[Information supplied start]

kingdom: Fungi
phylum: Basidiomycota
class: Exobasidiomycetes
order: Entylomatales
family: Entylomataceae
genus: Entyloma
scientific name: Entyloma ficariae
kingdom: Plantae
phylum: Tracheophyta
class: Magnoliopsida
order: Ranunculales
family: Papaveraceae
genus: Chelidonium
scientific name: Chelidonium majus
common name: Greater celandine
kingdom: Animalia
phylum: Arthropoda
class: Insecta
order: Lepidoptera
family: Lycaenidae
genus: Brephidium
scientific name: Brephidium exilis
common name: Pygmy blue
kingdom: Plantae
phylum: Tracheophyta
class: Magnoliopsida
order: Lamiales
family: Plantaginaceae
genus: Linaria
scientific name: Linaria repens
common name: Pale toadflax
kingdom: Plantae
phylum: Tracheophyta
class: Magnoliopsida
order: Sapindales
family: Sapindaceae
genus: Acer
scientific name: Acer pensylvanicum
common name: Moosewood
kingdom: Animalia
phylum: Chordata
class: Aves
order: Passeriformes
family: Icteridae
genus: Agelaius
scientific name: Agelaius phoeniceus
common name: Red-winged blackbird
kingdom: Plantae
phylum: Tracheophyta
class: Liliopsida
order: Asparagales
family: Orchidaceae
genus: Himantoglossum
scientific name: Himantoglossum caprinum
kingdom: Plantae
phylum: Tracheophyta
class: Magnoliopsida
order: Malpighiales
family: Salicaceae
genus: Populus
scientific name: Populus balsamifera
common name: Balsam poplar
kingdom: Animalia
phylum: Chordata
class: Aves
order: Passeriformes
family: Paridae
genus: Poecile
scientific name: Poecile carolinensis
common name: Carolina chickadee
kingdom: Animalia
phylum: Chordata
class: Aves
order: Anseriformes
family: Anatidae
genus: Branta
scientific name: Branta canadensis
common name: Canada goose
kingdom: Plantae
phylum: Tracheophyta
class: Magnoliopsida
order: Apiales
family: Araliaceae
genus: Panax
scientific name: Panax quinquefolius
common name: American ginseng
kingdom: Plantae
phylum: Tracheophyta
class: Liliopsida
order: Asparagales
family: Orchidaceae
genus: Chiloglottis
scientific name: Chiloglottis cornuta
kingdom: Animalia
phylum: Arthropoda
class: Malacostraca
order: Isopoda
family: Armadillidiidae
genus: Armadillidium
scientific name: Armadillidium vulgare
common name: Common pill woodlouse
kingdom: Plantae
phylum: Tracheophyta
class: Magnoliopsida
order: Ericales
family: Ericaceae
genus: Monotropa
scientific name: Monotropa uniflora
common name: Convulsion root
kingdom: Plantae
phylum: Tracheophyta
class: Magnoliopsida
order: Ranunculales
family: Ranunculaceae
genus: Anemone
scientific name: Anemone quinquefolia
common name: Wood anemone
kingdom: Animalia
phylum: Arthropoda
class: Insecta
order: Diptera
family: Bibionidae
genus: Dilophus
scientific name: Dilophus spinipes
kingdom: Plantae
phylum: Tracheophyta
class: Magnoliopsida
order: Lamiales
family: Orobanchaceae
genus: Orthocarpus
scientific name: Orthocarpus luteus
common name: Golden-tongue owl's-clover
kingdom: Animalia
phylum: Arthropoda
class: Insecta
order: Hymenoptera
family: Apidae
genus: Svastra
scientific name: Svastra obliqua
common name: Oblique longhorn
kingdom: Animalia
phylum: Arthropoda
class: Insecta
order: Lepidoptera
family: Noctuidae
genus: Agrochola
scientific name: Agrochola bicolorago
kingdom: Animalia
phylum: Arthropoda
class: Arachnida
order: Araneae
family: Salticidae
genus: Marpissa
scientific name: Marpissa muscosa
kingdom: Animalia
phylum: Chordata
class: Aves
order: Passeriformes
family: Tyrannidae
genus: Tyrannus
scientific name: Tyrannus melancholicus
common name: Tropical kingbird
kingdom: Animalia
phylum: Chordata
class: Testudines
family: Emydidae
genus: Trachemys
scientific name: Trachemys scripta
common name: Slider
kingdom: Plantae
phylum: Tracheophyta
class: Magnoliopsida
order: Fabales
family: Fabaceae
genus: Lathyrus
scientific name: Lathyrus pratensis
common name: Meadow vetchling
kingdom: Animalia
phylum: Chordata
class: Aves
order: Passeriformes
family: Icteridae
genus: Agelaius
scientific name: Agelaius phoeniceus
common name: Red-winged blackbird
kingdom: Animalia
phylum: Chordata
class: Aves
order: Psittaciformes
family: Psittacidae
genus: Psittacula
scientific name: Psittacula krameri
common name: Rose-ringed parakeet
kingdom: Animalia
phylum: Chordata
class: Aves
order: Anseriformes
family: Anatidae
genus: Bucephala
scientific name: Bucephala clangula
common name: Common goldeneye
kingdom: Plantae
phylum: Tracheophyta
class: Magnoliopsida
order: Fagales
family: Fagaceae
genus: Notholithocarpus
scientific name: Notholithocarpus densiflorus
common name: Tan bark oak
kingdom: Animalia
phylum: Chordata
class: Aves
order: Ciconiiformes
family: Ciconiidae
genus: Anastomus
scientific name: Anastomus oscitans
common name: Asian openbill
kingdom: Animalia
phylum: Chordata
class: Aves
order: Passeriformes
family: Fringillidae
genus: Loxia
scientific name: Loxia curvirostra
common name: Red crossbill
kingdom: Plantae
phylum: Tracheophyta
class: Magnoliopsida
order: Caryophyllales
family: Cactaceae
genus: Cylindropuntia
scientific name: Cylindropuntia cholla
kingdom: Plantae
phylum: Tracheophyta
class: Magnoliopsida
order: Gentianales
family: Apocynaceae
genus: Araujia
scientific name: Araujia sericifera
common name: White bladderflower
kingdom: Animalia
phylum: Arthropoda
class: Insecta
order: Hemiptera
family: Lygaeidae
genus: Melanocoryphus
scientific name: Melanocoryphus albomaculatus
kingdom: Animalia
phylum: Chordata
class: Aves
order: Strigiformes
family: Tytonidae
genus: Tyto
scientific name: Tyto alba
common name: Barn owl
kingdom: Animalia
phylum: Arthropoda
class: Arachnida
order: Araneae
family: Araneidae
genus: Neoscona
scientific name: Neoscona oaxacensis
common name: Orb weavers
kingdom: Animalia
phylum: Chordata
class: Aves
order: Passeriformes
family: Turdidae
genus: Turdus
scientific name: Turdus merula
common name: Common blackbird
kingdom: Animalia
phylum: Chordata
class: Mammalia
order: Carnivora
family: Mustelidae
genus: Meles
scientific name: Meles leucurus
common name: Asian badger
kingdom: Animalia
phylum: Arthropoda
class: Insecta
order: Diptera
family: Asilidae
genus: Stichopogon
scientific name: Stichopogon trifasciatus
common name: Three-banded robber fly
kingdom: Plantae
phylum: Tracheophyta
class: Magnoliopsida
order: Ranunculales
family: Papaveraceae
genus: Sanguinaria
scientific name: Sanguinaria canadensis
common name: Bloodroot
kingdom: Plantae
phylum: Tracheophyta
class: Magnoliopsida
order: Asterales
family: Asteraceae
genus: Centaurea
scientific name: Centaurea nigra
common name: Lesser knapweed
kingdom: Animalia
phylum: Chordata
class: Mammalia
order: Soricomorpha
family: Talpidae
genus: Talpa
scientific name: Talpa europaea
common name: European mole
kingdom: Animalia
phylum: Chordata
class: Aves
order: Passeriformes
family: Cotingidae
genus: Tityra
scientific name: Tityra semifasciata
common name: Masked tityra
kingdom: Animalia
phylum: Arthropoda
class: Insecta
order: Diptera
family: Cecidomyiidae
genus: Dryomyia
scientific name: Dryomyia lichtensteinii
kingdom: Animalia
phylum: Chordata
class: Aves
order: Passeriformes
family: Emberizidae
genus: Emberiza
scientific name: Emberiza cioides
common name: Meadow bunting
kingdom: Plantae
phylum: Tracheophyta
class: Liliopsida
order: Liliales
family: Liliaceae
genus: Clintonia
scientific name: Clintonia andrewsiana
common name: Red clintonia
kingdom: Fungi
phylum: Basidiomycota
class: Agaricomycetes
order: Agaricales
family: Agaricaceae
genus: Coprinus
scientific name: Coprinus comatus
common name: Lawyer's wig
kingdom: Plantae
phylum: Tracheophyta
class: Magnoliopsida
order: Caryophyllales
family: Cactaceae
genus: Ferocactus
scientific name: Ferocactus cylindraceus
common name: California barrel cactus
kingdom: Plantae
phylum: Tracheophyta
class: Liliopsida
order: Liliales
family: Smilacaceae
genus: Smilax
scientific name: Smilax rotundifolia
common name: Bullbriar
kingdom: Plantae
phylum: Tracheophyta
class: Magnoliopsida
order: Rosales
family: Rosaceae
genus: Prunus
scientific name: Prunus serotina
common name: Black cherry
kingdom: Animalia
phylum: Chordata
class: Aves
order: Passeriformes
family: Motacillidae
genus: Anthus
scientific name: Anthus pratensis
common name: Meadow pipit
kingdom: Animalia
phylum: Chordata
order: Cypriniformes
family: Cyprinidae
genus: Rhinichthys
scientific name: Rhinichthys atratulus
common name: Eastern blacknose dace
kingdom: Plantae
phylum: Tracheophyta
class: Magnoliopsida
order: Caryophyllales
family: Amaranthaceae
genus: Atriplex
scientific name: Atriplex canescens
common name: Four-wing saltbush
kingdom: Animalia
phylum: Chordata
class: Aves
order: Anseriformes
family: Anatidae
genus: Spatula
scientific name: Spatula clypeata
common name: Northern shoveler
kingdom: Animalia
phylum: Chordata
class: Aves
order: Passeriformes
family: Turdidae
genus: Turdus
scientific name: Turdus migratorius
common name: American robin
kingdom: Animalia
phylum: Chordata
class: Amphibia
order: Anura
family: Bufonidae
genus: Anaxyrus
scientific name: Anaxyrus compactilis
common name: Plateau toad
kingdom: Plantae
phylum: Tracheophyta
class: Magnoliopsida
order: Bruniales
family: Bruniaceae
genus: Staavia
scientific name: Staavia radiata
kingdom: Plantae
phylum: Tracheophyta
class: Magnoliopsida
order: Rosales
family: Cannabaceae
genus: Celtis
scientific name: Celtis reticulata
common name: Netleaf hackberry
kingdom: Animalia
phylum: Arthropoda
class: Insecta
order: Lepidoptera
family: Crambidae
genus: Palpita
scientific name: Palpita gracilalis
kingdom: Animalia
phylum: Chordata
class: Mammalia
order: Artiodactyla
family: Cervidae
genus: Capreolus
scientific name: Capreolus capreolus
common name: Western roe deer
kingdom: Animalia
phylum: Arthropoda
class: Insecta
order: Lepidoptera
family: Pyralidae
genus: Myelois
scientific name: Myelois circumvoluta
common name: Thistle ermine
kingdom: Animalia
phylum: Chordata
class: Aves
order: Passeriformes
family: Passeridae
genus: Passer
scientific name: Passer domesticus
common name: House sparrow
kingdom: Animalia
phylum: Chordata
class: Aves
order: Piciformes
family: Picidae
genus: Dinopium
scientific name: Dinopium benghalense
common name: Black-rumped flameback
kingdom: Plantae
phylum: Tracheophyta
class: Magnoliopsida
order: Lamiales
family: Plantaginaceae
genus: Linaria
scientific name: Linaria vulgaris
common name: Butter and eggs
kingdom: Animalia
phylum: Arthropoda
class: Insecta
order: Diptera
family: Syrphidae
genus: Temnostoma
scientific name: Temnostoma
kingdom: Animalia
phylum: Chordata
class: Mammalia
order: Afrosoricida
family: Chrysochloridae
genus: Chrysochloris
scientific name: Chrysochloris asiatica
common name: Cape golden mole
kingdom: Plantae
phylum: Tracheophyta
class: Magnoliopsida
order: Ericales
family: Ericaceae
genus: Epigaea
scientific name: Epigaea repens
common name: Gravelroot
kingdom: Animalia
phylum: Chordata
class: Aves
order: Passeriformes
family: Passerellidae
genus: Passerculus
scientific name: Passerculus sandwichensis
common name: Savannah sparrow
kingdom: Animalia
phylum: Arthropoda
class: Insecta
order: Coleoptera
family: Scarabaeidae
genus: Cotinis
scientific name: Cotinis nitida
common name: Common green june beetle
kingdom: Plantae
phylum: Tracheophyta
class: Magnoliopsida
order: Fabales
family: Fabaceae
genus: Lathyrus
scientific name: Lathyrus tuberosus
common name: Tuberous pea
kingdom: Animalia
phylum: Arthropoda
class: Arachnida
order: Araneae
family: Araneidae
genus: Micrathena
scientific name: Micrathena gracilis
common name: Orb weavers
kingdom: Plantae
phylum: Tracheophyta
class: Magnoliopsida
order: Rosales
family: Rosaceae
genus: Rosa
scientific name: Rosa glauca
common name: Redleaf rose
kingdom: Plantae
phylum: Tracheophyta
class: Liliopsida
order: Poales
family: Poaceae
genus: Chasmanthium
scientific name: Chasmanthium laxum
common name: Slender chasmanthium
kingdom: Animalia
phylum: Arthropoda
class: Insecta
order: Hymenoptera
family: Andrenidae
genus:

[Information supplied end]

Convert the lines of the material, starting at the line containing "scientific name: Linaria vulgaris" and ending at the line containing "order: Afrosoricida", into a JSON list of strings with one string per line and blank lines omitted.

◆ Answer to the problem
[
  "scientific name: Linaria vulgaris",
  "common name: Butter and eggs",
  "kingdom: Animalia",
  "phylum: Arthropoda",
  "class: Insecta",
  "order: Diptera",
  "family: Syrphidae",
  "genus: Temnostoma",
  "scientific name: Temnostoma",
  "kingdom: Animalia",
  "phylum: Chordata",
  "class: Mammalia",
  "order: Afrosoricida"
]